On October 20, 2014, Justice Bransten of the New York County Commercial Division issued a decision in Anderson & Anderson LLP-Guangzhou v. North American Foreign Trading Corp., 2014 NY Slip Op. 51530(U), disqualifying plaintiffs’ counsel under the attorney-witness rule and his firm under the former-client rule.
The plaintiffs, Chinese law firms and David Buxbaum of Anderson & Anderson LLP, were retained by the defendant, NAFT, to bring proceedings in China to enforce an arbitration award defendant had obtained in New York. The current action involves a dispute between plaintiffs and NAFT about whether the plaintiffs are entitled to a contingency fee based upon their legal work in China. Mr. Buxbaum was serving as the plaintiffs’ lead counsel, and when the plaintiffs moved for summary judgment, NAFT moved to disqualify him and Anderson & Anderson LLP under the attorney-witness rule and the former-client rule.
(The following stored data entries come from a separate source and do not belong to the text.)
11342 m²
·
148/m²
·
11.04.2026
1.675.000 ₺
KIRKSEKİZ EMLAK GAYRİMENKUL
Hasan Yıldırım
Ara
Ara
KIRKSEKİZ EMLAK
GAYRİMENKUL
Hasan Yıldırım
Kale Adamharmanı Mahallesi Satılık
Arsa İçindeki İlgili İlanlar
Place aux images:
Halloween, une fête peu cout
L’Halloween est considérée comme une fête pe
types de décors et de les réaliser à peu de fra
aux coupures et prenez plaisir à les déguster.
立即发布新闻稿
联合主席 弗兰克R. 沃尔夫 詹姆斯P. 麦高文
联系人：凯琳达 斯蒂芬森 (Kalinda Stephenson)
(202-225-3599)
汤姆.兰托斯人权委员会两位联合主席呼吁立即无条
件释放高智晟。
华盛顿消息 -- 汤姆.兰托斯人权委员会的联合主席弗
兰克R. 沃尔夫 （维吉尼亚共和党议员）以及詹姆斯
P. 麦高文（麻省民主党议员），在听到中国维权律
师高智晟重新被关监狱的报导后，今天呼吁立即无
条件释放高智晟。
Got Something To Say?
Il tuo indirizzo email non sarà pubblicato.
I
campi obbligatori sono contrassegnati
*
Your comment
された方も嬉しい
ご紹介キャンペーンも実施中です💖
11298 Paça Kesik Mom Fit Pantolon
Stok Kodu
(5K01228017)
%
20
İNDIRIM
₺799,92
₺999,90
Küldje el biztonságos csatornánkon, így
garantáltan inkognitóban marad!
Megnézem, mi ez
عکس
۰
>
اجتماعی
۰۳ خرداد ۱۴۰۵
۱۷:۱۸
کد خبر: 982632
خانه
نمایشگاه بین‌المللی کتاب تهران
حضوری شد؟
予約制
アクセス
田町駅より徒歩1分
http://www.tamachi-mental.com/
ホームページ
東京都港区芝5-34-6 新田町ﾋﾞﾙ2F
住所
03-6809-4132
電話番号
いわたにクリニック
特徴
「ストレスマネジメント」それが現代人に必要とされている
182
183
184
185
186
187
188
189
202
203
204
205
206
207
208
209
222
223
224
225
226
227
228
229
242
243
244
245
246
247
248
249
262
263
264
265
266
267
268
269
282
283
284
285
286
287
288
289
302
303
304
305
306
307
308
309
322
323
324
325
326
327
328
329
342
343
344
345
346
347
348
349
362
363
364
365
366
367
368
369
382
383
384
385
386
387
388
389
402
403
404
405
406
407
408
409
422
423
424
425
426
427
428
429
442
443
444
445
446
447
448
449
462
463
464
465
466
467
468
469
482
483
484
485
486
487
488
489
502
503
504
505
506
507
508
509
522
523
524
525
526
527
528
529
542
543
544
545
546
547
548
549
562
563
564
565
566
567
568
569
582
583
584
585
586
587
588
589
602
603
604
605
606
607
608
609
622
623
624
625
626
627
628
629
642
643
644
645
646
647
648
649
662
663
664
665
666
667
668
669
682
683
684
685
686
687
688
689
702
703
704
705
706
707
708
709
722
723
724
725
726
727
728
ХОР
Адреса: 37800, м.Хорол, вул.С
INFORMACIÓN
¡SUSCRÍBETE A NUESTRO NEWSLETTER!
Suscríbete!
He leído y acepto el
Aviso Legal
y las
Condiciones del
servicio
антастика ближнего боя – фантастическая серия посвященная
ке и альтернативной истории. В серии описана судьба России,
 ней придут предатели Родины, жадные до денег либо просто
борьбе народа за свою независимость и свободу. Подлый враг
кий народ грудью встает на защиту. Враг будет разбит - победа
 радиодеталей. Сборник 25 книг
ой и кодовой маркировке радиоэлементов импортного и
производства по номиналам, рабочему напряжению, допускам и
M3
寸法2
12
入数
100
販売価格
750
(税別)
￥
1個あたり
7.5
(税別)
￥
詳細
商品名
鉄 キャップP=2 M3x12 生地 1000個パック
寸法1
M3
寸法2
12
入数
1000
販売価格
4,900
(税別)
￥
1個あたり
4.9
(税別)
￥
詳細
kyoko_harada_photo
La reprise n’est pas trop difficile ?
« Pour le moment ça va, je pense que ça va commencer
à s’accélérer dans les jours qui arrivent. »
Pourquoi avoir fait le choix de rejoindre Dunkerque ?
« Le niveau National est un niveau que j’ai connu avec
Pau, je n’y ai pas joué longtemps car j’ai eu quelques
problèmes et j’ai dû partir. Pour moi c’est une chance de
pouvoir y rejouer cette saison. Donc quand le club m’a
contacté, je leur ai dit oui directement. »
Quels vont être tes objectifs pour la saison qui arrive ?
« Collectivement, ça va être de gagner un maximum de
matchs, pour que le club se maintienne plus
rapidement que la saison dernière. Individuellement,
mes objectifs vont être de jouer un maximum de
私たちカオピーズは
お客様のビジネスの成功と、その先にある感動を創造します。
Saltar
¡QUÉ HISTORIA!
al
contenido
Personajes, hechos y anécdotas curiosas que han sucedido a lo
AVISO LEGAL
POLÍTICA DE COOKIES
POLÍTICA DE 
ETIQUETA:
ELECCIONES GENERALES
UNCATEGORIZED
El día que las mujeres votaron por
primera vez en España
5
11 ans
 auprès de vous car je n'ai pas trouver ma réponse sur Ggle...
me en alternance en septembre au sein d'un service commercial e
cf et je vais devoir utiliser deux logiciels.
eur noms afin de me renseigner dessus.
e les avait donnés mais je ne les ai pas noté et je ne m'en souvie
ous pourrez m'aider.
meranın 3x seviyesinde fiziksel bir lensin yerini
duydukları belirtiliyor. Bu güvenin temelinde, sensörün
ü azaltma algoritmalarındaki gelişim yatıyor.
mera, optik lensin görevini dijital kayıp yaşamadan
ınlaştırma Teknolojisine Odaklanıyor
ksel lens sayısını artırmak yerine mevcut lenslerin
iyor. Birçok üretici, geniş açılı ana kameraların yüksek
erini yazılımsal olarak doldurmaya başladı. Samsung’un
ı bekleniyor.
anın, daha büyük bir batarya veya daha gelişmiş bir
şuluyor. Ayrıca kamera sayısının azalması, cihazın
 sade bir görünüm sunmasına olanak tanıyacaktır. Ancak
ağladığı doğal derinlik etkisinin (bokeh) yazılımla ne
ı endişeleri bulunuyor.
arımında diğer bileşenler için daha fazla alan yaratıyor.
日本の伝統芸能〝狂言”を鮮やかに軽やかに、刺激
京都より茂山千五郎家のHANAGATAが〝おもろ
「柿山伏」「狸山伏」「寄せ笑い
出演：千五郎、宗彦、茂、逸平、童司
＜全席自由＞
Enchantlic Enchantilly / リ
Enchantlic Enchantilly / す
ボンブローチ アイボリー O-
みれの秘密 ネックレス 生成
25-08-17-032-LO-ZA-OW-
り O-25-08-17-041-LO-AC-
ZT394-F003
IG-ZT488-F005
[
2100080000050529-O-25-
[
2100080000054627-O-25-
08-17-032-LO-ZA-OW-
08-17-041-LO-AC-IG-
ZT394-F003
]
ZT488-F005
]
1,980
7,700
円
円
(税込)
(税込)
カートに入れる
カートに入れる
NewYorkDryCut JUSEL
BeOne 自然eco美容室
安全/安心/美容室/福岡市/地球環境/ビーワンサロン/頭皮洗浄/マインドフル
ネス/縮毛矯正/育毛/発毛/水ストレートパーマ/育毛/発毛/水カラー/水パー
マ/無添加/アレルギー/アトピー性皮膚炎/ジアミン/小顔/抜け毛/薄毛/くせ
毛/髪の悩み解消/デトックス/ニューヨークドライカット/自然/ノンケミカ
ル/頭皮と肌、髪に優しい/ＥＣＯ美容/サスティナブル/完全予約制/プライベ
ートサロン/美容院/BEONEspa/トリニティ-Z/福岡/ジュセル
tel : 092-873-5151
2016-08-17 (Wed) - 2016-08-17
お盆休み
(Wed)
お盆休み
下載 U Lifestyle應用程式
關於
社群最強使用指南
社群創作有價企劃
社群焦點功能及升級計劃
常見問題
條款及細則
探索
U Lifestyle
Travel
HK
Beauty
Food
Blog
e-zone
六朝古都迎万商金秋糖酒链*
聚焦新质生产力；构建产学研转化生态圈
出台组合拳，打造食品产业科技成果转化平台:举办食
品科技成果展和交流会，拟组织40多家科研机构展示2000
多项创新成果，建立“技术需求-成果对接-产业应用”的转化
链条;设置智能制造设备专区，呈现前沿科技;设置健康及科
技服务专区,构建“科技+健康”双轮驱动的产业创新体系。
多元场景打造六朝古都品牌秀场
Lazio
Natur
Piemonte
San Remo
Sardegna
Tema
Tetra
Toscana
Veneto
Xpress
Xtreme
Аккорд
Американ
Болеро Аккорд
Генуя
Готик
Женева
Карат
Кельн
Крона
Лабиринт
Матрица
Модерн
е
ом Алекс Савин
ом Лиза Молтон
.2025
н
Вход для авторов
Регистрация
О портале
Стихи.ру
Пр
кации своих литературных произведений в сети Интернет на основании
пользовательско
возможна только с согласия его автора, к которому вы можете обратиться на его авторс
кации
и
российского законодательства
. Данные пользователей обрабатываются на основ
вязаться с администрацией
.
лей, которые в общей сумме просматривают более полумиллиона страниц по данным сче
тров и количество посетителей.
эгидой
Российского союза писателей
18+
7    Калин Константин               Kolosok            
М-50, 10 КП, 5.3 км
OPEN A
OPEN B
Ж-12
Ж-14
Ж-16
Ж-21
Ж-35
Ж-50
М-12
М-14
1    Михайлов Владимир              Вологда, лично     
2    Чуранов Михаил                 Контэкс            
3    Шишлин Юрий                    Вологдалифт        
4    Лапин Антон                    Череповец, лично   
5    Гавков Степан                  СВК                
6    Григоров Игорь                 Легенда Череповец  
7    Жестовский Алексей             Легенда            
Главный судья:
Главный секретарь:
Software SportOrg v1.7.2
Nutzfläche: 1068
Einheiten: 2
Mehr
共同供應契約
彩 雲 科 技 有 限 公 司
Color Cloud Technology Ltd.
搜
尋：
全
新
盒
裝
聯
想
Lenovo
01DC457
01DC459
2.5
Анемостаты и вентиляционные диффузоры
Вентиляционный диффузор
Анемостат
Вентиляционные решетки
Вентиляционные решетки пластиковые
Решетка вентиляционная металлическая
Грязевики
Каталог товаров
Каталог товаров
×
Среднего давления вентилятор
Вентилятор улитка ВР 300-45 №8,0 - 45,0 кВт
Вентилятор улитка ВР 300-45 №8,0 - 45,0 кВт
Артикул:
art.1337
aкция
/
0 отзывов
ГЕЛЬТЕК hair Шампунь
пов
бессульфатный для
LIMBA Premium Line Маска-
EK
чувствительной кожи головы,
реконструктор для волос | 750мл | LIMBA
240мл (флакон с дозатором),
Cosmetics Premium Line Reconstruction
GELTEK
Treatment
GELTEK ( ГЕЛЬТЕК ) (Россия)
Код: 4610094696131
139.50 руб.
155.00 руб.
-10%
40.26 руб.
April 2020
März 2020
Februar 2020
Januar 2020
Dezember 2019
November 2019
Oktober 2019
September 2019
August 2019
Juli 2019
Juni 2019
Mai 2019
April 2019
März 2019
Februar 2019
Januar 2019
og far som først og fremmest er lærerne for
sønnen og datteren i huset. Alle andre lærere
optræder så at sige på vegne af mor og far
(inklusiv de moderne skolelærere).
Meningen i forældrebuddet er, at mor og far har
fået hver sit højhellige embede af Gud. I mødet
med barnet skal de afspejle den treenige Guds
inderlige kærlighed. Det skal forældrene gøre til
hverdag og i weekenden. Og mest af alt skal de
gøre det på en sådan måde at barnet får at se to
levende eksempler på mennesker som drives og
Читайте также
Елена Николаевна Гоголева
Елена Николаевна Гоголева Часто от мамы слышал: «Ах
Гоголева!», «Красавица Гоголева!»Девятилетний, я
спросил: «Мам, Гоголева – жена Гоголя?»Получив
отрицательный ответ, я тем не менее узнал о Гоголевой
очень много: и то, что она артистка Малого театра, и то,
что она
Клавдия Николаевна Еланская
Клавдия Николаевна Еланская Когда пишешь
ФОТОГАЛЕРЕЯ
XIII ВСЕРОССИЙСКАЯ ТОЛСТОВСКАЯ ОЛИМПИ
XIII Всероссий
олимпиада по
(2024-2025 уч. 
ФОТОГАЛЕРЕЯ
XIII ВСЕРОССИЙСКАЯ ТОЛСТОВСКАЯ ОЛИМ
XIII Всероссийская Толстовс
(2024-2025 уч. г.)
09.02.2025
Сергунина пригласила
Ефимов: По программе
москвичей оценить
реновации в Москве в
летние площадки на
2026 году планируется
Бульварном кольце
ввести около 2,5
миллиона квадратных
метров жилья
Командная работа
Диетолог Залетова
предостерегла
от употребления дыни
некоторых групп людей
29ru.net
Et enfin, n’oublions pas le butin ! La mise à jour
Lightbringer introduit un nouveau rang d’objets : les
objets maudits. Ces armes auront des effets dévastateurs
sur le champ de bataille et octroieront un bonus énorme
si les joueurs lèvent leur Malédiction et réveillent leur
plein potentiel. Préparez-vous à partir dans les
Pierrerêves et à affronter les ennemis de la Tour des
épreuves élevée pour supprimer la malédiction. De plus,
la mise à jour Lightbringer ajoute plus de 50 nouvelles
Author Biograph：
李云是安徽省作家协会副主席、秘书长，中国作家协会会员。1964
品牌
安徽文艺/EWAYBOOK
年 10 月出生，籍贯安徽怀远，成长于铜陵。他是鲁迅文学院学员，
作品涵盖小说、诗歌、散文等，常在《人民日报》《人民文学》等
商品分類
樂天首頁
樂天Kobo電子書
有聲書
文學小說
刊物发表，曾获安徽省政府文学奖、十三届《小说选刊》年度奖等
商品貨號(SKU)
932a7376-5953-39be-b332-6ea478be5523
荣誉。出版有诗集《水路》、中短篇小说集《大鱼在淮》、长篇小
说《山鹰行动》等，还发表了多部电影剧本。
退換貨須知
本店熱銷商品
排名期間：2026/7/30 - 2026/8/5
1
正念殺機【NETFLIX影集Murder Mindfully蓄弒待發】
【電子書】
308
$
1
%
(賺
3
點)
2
Justice Bransten disqualified Mr. Buxbaum as a “necessary witness” because he was the principal drafter of the retainer agreements at the heart of the dispute:
The complexity of this case arises from the interpretation of the Agreements that Buxbaum negotiated, drafted, and signed. Plaintiffs assert that they performed legal services under the Agreements; NAFT does not dispute the actions that Plaintiffs took. Rather, the dispute in this action is whether the work Plaintiffs performed entitles them to payment under the terms of the agreement. Buxbaum is the only individual identified by either party who has personal knowledge of the Agreements, and therefore his testimony is critical . . . . Buxbaum is more critical as a witness than as an advocate.
Justice Bransten rejected the plaintiffs’ argument that exceptions to the advocate-witness rule applied in this case, holding that the exception for testimony that relates “solely to the nature and value of legal services rendered” on the grounds that that exception applies only to services rendered in that particular action, and holding that plaintiffs had not established the “substantial hardship” exception, which applies “only in the most exceptional situations.”
Justice Bransten also disqualified Anderson & Anderson, on the grounds that, under the former-client rule, NAFT was Mr. Buxbaum’s former client any disqualification was automatically imputed to the attorney’s entire firm.
Finally, Justice Bransten rejected the plaintiffs’ argument that NAFT had waited too long to bring its motion, because “the need for disqualification became evident only after Buxbaum, and only Buxbaum, submitted an affidavit in support of summary judgment, showing his testimony to be ‘necessary.”
NOTE: The author of this post (and Schlam Stone & Dolan LLP) represent NAFT in this action.